**THE RECORDS**
▼

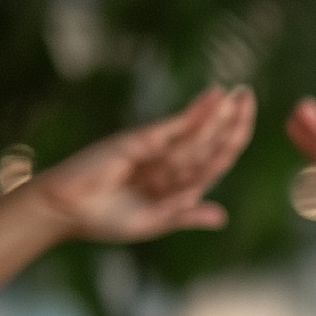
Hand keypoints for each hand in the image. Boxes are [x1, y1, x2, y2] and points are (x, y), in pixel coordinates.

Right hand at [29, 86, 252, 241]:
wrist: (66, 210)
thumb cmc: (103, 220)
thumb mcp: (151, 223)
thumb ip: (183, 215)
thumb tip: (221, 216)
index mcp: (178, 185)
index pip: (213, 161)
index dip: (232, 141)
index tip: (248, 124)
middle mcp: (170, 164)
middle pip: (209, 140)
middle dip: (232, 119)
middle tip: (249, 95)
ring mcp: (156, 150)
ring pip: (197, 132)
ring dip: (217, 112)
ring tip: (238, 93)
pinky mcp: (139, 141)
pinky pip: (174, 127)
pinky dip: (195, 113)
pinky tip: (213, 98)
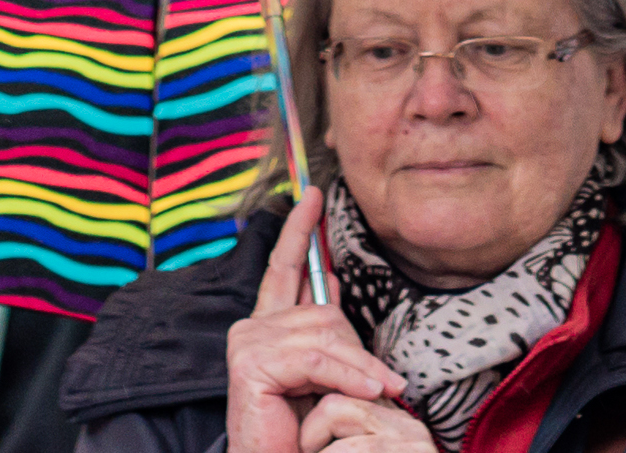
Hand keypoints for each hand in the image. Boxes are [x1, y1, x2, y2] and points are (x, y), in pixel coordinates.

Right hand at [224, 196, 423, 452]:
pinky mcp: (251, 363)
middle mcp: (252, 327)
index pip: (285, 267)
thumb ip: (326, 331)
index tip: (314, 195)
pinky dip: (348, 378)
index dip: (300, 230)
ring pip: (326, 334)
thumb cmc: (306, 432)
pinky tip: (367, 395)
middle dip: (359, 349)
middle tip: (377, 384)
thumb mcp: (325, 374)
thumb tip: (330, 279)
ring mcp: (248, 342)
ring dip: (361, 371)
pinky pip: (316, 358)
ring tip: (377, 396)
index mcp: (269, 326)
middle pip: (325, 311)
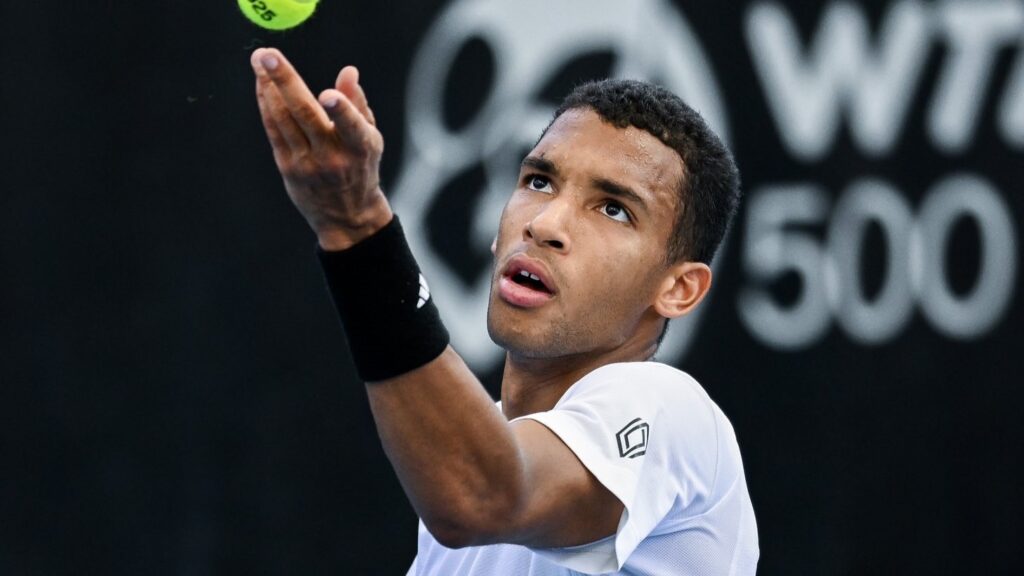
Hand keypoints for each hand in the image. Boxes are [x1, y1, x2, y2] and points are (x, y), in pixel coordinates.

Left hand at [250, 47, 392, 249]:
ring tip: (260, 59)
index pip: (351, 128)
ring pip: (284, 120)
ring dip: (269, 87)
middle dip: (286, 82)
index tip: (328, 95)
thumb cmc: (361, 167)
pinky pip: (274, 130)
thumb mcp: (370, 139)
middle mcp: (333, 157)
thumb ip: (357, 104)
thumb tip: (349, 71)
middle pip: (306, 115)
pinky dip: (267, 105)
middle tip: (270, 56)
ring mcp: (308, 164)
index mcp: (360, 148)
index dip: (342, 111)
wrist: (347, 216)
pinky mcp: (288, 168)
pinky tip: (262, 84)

▲
▼

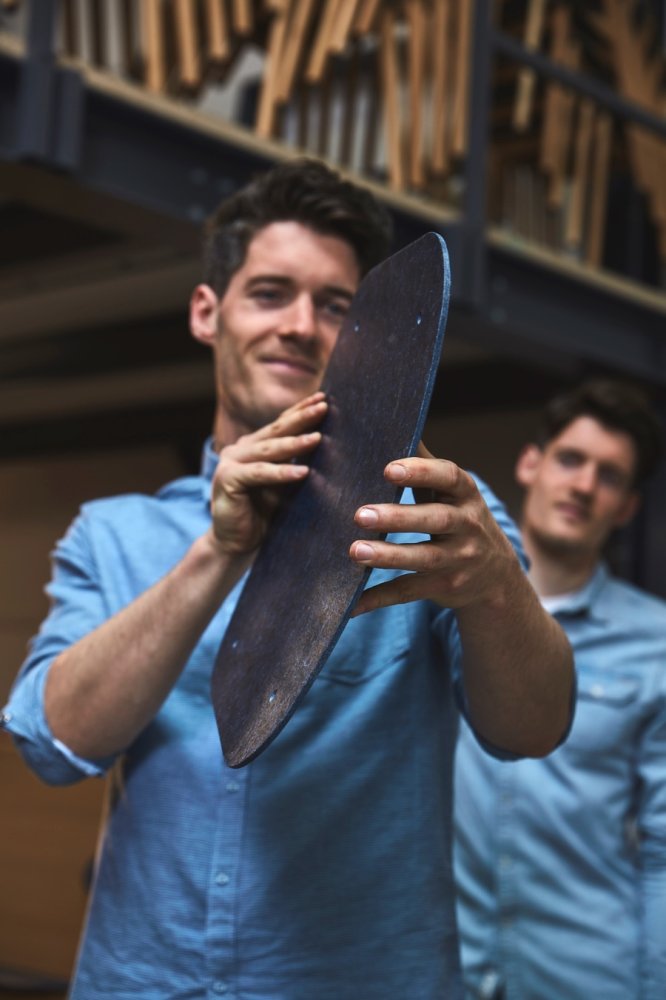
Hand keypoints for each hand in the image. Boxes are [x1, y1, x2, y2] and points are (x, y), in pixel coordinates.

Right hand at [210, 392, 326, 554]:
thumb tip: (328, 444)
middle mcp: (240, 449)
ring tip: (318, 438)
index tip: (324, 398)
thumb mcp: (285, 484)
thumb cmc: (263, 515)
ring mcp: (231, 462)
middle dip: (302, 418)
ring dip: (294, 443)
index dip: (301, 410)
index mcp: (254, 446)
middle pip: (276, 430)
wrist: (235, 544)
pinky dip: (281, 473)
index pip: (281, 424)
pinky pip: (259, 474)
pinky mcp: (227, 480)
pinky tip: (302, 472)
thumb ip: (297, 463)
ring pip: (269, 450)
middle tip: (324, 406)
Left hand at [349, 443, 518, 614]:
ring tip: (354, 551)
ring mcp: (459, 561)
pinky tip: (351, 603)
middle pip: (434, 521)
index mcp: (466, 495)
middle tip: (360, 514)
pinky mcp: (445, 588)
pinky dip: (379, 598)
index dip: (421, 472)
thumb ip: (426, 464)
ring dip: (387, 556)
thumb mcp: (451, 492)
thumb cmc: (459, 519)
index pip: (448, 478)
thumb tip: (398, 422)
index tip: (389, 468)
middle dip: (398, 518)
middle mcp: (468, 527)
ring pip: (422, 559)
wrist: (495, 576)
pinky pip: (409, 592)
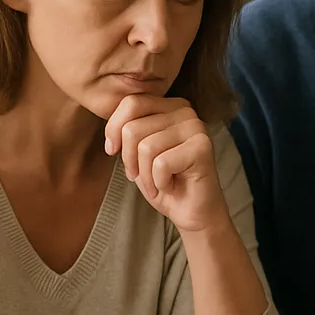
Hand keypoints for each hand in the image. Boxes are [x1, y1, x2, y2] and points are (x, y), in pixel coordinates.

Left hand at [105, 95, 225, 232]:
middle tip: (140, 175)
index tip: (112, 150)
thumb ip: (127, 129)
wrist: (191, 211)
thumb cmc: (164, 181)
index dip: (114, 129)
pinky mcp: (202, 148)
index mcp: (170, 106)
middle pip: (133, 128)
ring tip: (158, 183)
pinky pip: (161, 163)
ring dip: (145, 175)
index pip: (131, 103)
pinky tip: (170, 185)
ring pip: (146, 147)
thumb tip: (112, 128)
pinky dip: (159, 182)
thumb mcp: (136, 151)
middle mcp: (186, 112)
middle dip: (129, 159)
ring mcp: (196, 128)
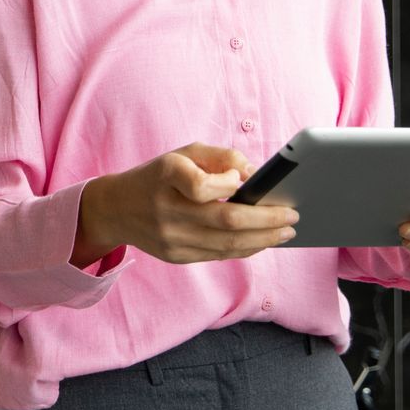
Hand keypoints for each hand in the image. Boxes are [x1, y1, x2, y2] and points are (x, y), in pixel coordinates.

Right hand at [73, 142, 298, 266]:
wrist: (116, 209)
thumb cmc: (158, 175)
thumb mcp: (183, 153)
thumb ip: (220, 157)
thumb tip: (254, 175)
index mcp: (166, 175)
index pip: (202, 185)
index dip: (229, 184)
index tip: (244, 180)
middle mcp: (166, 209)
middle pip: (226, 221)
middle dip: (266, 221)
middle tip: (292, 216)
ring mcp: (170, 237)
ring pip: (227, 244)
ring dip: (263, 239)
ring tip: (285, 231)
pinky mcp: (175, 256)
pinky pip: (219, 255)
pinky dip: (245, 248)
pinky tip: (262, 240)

▲
▼

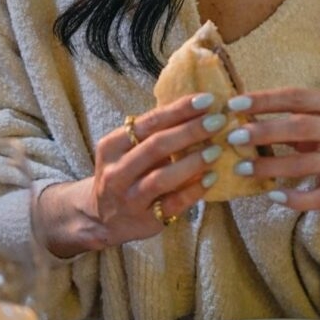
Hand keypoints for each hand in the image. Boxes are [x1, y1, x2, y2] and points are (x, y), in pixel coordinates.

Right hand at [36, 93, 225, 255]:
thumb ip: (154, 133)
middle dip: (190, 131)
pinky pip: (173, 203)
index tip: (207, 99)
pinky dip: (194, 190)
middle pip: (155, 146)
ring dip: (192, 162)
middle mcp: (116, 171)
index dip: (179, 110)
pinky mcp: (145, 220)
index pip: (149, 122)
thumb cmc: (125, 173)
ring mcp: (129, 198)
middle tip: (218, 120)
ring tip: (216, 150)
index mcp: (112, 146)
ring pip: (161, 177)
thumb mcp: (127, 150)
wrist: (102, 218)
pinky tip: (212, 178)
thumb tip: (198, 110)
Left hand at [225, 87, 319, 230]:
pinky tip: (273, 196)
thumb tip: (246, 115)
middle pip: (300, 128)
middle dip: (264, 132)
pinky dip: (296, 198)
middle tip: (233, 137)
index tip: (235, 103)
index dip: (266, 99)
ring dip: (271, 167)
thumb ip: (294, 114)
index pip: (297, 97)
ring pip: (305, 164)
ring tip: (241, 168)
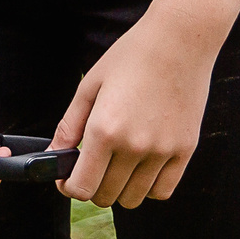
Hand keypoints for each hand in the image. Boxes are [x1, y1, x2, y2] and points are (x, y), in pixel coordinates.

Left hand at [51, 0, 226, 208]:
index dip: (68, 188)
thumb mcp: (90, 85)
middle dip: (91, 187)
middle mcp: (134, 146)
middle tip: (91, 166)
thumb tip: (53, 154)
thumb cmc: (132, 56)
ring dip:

▲

**WORK ORDER**
Retrieve each line of the data in which the word "Left" can be found.

**RESULT OF THE TASK**
Left hand at [250, 47, 392, 249]:
Left hand at [349, 443, 518, 614]:
Left hand at [105, 95, 225, 232]:
Left hand at [225, 87, 319, 230]:
Left hand at [51, 0, 226, 208]:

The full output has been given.